Who is AiDash?
AiDash is an AI-first Vertical SaaS company on a mission to transform operations, maintenance, and sustainability in industries with geographically distributed assets by using Satellite and AI at scale. With access to a continual, near real-time stream of critical data, utilities, energy, mining and other core industries can make more informed decisions and build optimized long term plans, all while reducing costs, improving reliability, and achieving sustainability goals.
AiDash is backed by top investors, including Benhamou Global Ventures, National Grid Partners, Edison International and Shell Ventures.
Do visit our website” https://www.aidash.com/” to learn more about how AiDash is helping core industries become more resilient ,effective and sustainable.

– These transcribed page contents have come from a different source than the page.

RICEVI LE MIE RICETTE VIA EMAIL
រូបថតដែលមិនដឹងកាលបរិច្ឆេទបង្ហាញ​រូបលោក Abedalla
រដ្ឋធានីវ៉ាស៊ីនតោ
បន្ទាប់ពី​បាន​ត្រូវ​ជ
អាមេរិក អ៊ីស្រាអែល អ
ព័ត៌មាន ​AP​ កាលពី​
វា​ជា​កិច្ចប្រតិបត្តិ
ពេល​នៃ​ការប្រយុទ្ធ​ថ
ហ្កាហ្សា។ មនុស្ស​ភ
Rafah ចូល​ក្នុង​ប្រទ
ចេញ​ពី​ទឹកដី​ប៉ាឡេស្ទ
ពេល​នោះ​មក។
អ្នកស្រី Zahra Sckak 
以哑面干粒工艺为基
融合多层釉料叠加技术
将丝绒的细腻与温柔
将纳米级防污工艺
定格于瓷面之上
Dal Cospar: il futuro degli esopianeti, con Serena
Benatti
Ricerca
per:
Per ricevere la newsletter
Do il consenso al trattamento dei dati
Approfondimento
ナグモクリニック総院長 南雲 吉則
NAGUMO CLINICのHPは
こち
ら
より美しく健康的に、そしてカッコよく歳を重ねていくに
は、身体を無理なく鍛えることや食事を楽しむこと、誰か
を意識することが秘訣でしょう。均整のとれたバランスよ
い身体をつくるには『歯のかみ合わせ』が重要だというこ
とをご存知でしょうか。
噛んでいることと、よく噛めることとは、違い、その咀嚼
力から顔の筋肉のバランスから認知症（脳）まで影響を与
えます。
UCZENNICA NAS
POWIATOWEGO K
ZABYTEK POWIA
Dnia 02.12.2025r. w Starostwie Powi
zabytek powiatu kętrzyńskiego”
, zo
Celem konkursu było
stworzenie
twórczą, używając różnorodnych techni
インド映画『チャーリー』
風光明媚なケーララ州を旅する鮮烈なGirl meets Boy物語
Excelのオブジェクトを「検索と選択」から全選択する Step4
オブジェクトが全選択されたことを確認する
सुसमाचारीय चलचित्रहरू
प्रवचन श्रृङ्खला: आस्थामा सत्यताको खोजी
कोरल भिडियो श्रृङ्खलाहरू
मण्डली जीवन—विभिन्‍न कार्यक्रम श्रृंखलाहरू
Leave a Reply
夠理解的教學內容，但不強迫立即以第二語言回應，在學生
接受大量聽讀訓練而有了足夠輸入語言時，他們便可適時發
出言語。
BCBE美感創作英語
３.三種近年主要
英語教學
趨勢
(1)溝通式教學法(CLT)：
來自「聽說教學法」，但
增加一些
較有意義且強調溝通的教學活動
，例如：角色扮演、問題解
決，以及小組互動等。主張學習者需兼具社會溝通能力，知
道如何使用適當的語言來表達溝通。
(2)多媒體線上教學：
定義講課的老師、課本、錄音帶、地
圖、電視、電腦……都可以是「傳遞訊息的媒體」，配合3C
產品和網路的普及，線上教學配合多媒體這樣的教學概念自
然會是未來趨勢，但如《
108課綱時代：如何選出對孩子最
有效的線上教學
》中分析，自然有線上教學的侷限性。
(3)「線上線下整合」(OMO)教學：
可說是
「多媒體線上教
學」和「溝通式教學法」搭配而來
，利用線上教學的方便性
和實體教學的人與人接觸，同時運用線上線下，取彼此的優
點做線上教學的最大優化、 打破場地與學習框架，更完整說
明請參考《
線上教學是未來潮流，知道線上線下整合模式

AiDash is looking for Sr. Machine Learning Engineers who can work on ML infrastructure and platforms that make it easier to build, deploy, and monitor machine learning models.
What you will do ?
- Design and develop scalable training and inference platforms
- Develop and Integrate data pre and post processing workflows for ML models
- Develop model monitoring service on top of inference platform
- Develop platforms to grade models at scale
- Develop model experimentation tools
- Develop sampling strategy for assessing model performance
- Oversee the entire lifecycle (design, experimentation, development, deployment, monitoring, and maintenance)
- Create reusable workflows for the Data Science Models and integrate them with the production features while avoiding redundancies
- Deploy code to production and engage in code reviews
- Refactor service to improve code quality, runtime efficiency and resource optimization
- Develop automation / active Learning frameworks for retraining models
What are we looking for?
- Bachelor's / Master’s Degree in Computer Science, Mathematics & Computing, Electrical Engineering, or a related field with a min of 6+ years of experience.
- Experience with machine learning ecosystem.
- Rock solid experience in monitoring models and data in a production setup
- Experience in sampling strategies for different types of models and use cases
- Experience in grading models at scale
- Experience in designing and developing distributed training and inference platforms using distributed computing (PySpark, Kubeflow, Kubernetes)
- Extensive experience in writing computer programs in Python.
- Experience with Docker.
- Experience in developing tools to evaluate model performance (MLFlow,Tensorboard,Wandb)
- Experience in MLOps (AWS, GCP, Azure )
- Experience in handling large datasets for training (HDFS,Datalakes,NoSQL/SQL)
Why will you enjoy working with us?
1. You will work on the cutting-edge technologies and learn new things at a fast pace.
2. You will work and collaborate with many people and teams across the company
3. You will directly see how your work impacts our product and customers.